The original audio elements for FotB also fell victim to the 1978 vault fire, and the Blu-ray's mono track, encoded in lossless DTS-HD MA 2.0, has been taken from the optical track of the safety master. Digitally cleaned up and tweaked, the track is free of pops, clicks or hiss, and the dialogue is clear and intelligible, even in scenes where characters overlap each other, such as the multiple speakers ordering drinks from Stanley at the engagement party. Sound effects are kept to the bare minimum necessary to tell the story. The understated score is by Adolph Deutch (The Maltese Falcon).
Father of the Bride Blu-ray Movie, Special Features and Extras 

The extras have been ported over from Warner's 2006 DVD release of Father of the Bride. The
film's trailer has been remastered in 1080p. Note that the two newsreel excerpts come from the
Hearst archives at UCLA and, as with many of the Hearst Newsreels from that area, the audio has
not survived.
- Wedding Bells for Star Elizabeth Taylor (480i; 1.37:1; 1:24): A short newsreel taken at Taylor's wedding to Conrad Hilton, Jr. (Video, but no audio.)

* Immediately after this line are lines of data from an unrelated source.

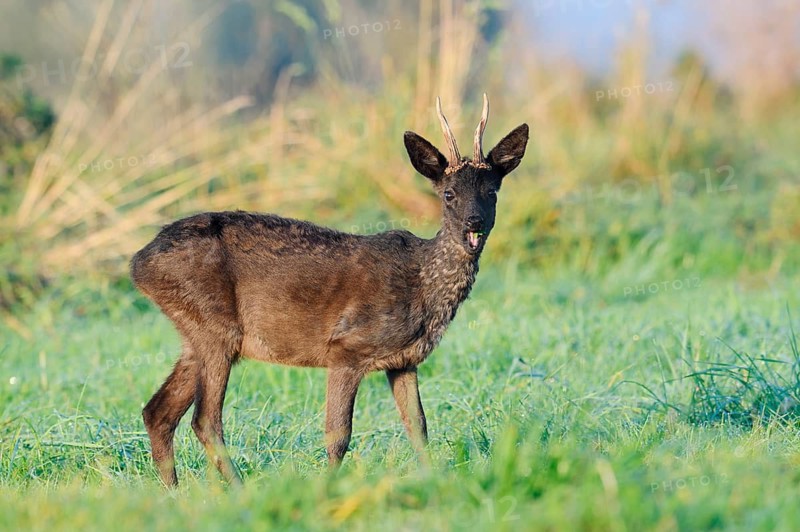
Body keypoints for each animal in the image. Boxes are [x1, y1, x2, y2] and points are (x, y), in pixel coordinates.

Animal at [130, 94, 528, 487]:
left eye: (492, 191)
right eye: (448, 194)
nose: (474, 223)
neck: (423, 286)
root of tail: (138, 262)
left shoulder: (404, 361)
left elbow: (418, 427)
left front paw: (433, 482)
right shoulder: (346, 347)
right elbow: (338, 434)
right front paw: (327, 488)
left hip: (197, 334)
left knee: (157, 411)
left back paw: (174, 491)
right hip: (213, 325)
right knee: (204, 420)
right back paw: (239, 489)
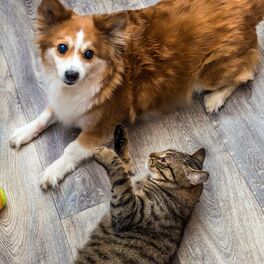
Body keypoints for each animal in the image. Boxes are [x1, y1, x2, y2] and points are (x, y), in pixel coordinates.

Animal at [8, 0, 264, 190]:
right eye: (62, 48)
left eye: (89, 54)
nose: (71, 75)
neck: (88, 83)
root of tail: (247, 6)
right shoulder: (64, 101)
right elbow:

- President Truman Meets the Father of the Bride (480i; 1.37:1; 1:12): The cast meet, greet and pose for pictures. (Video, but no audio.)
- Trailer (1080p; 1.37:1; ): "Ladies and gentlemen, we should like to present to you: the Bride . . . the Mother of the Bride . . . and Last, and Least, the Father of the Bride."
Father of the Bride Blu-ray Movie, Overall Score and Recommendation 

According to the TCM Archives, Spencer Tracy almost didn't make FotB. Jack Benny wanted
the role, and MGM production chief Dore Shary made Minnelli give Benny a screen test. It's too
bad the footage didn't survive, because it would make a fascinating study in contrasts. No doubt
Benny could have milked the script for every laugh, but the tale's emotional undertow was
beyond his range. The film needed Tracy. Highly recommended.